◆ The task:
Copy out the text of the items from the first line up to and including the line with "organizations have been the most reluctant to".

Collected data:
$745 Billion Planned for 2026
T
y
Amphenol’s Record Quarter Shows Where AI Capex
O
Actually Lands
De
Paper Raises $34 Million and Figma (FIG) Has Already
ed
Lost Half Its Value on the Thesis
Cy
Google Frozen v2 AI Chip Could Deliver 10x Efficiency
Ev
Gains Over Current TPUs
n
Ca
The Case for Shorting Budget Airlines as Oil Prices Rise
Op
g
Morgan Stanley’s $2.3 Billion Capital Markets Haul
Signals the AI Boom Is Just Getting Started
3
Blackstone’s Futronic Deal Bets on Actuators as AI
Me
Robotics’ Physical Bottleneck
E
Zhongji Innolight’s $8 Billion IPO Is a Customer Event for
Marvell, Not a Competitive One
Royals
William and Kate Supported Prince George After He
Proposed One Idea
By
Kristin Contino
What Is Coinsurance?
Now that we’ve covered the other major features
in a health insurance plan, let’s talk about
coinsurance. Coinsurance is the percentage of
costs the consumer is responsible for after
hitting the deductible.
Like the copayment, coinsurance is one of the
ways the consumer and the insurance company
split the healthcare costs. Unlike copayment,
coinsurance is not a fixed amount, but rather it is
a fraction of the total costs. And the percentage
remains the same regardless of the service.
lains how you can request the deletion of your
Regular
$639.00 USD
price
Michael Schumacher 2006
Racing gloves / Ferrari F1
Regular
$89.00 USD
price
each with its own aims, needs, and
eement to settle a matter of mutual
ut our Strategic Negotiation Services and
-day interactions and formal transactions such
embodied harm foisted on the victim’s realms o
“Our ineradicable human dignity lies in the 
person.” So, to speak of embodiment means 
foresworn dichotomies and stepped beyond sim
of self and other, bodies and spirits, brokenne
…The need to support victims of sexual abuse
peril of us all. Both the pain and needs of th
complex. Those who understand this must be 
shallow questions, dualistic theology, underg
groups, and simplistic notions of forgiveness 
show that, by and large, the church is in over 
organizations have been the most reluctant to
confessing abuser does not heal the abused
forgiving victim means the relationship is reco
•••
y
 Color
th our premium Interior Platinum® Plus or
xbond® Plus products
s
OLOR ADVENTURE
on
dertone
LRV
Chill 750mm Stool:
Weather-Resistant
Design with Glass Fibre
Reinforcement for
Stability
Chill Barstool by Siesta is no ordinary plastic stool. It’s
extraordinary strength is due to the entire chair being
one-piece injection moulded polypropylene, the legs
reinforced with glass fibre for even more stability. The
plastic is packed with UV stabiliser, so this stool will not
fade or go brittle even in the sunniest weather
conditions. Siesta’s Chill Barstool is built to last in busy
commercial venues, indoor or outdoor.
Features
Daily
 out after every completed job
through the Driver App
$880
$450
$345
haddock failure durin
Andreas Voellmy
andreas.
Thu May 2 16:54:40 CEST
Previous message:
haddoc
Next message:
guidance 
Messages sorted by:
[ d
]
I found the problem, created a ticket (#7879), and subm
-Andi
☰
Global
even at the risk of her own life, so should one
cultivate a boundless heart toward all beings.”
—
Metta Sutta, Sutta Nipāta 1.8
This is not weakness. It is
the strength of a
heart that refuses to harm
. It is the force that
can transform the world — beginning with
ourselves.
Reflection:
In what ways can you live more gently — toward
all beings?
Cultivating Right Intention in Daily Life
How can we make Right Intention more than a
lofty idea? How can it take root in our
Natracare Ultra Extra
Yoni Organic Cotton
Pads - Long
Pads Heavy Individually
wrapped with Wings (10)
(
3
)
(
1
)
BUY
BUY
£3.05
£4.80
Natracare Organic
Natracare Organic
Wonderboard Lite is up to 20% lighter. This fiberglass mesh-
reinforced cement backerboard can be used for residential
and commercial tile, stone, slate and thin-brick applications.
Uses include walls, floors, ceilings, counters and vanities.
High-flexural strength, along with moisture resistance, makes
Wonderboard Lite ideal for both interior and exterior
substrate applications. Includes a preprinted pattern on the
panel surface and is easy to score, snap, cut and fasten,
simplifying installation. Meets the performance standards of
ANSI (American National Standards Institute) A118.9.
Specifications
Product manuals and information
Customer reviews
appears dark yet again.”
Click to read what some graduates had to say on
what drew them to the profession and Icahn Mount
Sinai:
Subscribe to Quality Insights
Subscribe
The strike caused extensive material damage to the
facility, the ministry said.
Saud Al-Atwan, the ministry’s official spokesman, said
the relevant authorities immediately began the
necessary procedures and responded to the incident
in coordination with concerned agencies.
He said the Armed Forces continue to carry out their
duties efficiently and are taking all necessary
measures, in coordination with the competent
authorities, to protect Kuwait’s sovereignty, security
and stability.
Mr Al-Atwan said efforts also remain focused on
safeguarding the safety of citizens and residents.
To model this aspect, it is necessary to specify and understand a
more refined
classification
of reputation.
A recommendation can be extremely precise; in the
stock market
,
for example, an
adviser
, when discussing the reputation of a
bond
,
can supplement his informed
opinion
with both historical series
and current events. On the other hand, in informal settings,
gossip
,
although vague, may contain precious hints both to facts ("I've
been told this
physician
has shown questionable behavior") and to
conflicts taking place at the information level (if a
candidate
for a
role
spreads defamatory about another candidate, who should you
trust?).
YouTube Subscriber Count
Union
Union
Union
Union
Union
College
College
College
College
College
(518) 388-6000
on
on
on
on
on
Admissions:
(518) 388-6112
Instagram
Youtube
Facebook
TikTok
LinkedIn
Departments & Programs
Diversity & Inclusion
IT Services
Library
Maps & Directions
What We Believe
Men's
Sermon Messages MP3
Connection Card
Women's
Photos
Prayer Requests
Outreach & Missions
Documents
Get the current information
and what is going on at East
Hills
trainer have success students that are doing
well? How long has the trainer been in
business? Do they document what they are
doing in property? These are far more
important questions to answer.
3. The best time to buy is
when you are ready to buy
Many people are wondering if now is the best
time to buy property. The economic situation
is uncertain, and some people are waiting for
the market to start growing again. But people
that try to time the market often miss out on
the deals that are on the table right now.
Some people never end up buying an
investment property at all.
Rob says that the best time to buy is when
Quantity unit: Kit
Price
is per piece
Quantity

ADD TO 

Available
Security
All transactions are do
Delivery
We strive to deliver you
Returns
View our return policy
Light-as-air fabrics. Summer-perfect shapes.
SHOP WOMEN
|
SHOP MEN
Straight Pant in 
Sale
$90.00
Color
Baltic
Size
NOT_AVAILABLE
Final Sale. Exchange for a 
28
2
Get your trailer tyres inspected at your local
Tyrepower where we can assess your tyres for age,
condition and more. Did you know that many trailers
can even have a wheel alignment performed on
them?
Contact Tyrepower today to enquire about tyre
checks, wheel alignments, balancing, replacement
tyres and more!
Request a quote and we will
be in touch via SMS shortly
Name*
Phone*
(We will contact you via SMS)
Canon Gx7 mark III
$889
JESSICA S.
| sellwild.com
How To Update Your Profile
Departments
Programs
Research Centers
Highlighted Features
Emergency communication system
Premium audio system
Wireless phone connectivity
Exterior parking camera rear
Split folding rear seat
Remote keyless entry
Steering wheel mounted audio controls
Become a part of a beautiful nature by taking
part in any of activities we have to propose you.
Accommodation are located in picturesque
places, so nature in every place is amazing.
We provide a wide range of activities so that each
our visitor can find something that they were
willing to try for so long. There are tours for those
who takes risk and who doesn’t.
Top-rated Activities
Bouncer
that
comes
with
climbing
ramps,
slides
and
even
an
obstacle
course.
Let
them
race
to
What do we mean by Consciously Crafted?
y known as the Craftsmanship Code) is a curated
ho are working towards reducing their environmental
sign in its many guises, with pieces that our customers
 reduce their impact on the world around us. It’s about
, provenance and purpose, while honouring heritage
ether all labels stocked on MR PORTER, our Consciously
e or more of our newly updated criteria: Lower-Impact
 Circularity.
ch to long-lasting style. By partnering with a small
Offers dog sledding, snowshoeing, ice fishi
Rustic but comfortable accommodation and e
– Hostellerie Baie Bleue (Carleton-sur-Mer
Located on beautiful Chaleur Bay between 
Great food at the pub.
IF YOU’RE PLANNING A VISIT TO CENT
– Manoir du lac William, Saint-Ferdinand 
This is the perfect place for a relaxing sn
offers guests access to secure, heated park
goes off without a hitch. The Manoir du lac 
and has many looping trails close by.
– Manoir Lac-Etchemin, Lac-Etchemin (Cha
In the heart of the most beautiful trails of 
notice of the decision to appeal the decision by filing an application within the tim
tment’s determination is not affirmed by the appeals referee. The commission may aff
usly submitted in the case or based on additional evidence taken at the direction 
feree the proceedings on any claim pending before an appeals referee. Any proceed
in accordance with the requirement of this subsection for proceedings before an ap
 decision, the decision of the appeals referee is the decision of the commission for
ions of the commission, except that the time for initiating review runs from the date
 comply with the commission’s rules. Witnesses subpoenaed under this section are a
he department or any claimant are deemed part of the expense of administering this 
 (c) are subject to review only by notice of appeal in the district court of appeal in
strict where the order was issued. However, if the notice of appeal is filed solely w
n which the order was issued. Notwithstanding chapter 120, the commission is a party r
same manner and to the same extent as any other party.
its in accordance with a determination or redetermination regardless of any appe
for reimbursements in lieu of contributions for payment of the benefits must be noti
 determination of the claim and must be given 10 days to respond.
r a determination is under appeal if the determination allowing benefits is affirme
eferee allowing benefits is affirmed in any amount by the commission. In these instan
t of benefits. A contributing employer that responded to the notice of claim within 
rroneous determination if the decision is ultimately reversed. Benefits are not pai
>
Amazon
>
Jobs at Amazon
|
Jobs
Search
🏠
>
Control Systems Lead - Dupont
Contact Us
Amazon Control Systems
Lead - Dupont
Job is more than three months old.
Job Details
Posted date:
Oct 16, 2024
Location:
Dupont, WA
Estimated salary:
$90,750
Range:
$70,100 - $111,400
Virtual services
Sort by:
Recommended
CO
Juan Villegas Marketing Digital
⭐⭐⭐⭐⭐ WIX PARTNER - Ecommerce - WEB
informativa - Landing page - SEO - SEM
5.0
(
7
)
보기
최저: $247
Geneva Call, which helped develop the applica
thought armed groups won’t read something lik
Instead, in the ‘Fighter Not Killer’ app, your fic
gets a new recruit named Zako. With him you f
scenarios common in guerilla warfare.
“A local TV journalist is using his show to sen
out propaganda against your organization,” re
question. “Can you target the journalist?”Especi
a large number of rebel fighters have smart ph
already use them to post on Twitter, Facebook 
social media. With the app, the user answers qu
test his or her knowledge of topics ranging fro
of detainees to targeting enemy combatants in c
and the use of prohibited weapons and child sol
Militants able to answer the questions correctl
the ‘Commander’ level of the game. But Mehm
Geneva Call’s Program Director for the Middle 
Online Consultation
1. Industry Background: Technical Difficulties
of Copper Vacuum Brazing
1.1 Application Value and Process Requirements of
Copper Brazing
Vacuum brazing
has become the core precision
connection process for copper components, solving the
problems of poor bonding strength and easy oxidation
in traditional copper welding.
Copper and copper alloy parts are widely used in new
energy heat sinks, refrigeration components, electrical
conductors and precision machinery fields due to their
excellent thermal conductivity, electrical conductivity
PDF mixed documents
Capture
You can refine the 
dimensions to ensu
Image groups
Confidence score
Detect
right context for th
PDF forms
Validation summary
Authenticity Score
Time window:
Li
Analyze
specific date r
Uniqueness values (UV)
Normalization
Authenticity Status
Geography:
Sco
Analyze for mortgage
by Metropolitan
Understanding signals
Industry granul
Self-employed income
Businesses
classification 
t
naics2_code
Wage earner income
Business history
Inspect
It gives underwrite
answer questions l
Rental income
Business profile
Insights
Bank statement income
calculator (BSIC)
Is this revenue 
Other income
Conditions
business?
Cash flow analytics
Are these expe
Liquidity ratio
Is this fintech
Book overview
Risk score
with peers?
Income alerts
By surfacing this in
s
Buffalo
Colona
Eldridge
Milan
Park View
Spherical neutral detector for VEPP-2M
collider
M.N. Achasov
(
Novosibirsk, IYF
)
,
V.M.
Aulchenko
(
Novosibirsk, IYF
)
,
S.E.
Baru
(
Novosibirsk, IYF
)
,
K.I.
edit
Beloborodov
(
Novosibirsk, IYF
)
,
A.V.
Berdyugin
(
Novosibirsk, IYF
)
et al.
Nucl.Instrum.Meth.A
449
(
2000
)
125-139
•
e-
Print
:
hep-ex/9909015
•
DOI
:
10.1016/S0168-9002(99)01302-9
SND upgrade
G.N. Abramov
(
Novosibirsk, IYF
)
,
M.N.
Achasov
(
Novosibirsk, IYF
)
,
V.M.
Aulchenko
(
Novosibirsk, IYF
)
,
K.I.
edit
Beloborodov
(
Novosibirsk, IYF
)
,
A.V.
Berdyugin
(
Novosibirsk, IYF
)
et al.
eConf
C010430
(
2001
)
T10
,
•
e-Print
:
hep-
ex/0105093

◆ Solution for this exercise:
$745 Billion Planned for 2026
T
y
Amphenol’s Record Quarter Shows Where AI Capex
O
Actually Lands
De
Paper Raises $34 Million and Figma (FIG) Has Already
ed
Lost Half Its Value on the Thesis
Cy
Google Frozen v2 AI Chip Could Deliver 10x Efficiency
Ev
Gains Over Current TPUs
n
Ca
The Case for Shorting Budget Airlines as Oil Prices Rise
Op
g
Morgan Stanley’s $2.3 Billion Capital Markets Haul
Signals the AI Boom Is Just Getting Started
3
Blackstone’s Futronic Deal Bets on Actuators as AI
Me
Robotics’ Physical Bottleneck
E
Zhongji Innolight’s $8 Billion IPO Is a Customer Event for
Marvell, Not a Competitive One
Royals
William and Kate Supported Prince George After He
Proposed One Idea
By
Kristin Contino
What Is Coinsurance?
Now that we’ve covered the other major features
in a health insurance plan, let’s talk about
coinsurance. Coinsurance is the percentage of
costs the consumer is responsible for after
hitting the deductible.
Like the copayment, coinsurance is one of the
ways the consumer and the insurance company
split the healthcare costs. Unlike copayment,
coinsurance is not a fixed amount, but rather it is
a fraction of the total costs. And the percentage
remains the same regardless of the service.
lains how you can request the deletion of your
Regular
$639.00 USD
price
Michael Schumacher 2006
Racing gloves / Ferrari F1
Regular
$89.00 USD
price
each with its own aims, needs, and
eement to settle a matter of mutual
ut our Strategic Negotiation Services and
-day interactions and formal transactions such
embodied harm foisted on the victim’s realms o
“Our ineradicable human dignity lies in the 
person.” So, to speak of embodiment means 
foresworn dichotomies and stepped beyond sim
of self and other, bodies and spirits, brokenne
…The need to support victims of sexual abuse
peril of us all. Both the pain and needs of th
complex. Those who understand this must be 
shallow questions, dualistic theology, underg
groups, and simplistic notions of forgiveness 
show that, by and large, the church is in over 
organizations have been the most reluctant to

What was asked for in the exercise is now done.